• **Deine Aufgabe**:
Gib aus dem Textauszug zum Angelschein die Passage von "## Fantastic Fishing" bis einschließlich "das sorglose Zeiten." wortgetreu wieder.

Die staatliche Fischerprüfung und damit auch die Pflicht dazu kam dann (in Bayern) 1970. Die alte Sportfischerprüfung galt dann nicht mehr, aber man galt als  "Altfischer" (hieß tatsächlich so) und war von der staatlichen Fischerprüfung befreit. Diese holte ich allerdings später mal nach.

Petri Heil

Lajos


----------



## Fantastic Fishing (18. Februar 2017)

*AW: Angelschein*

Mit 8 Jahren den kleinen Angelschein, gefischt auf alle Weißfische im See. Plötzen und Rotfedern waren Meist die Ausbeute, ein kleiner Satzkarpfen ist mir mal an die Pose gegangen.

1 Jahr Später dann Zeitungsartikel inklusive Graskarpfen 13 Kilo an meiner Touristenrute mit Fertigteig Erdbeer Rot für 5 D-Mark damals. Man waren das sorglose Zeiten.


----------



## ronram (18. Februar 2017)

*AW: Angelschein*

Mit 13 und der nette Mensch bei der Stadt hat mir meinen Schein dann auch tatsächlich vor der Vollendung meines 14. Lebensjahres ausgestellt. Sehr nett! Eigentlich hätte ich bis zu meinem 14. Geburtstag warten müssen, aber das kölsche Original auf dem Amt meinte (sinngemäß): Dä Jung hätt de Prüfung bestonden, da kann er och angelle jon.

• **Bereitgestelltes Material**:
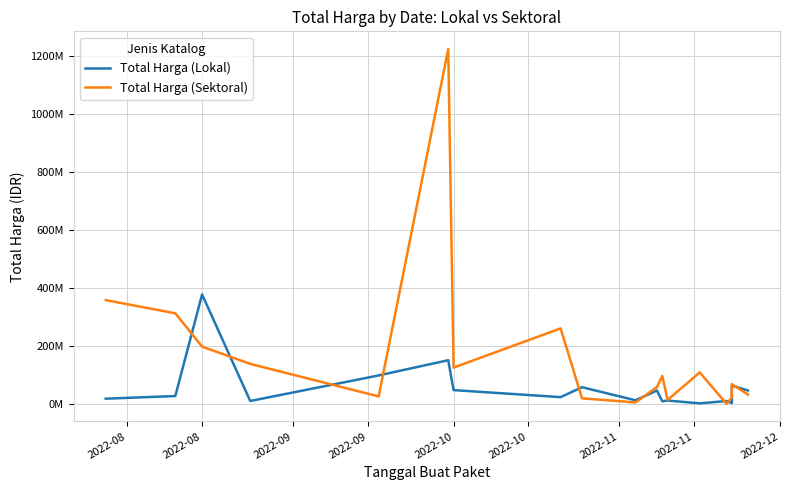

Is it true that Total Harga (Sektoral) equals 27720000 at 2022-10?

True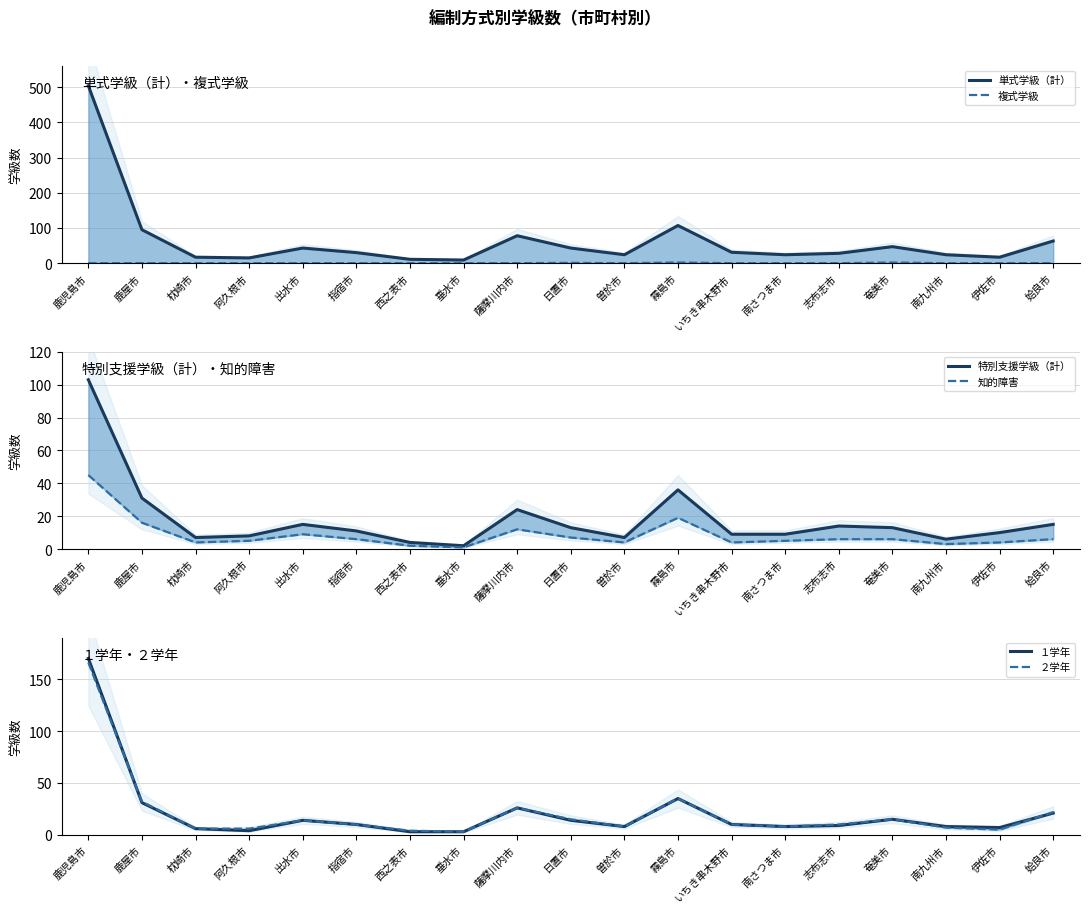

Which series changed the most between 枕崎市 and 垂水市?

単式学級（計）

• **Antwort**:
## Fantastic Fishing (18. Februar 2017)

*AW: Angelschein*

Mit 8 Jahren den kleinen Angelschein, gefischt auf alle Weißfische im See. Plötzen und Rotfedern waren Meist die Ausbeute, ein kleiner Satzkarpfen ist mir mal an die Pose gegangen.

1 Jahr Später dann Zeitungsartikel inklusive Graskarpfen 13 Kilo an meiner Touristenrute mit Fertigteig Erdbeer Rot für 5 D-Mark damals. Man waren das sorglose Zeiten.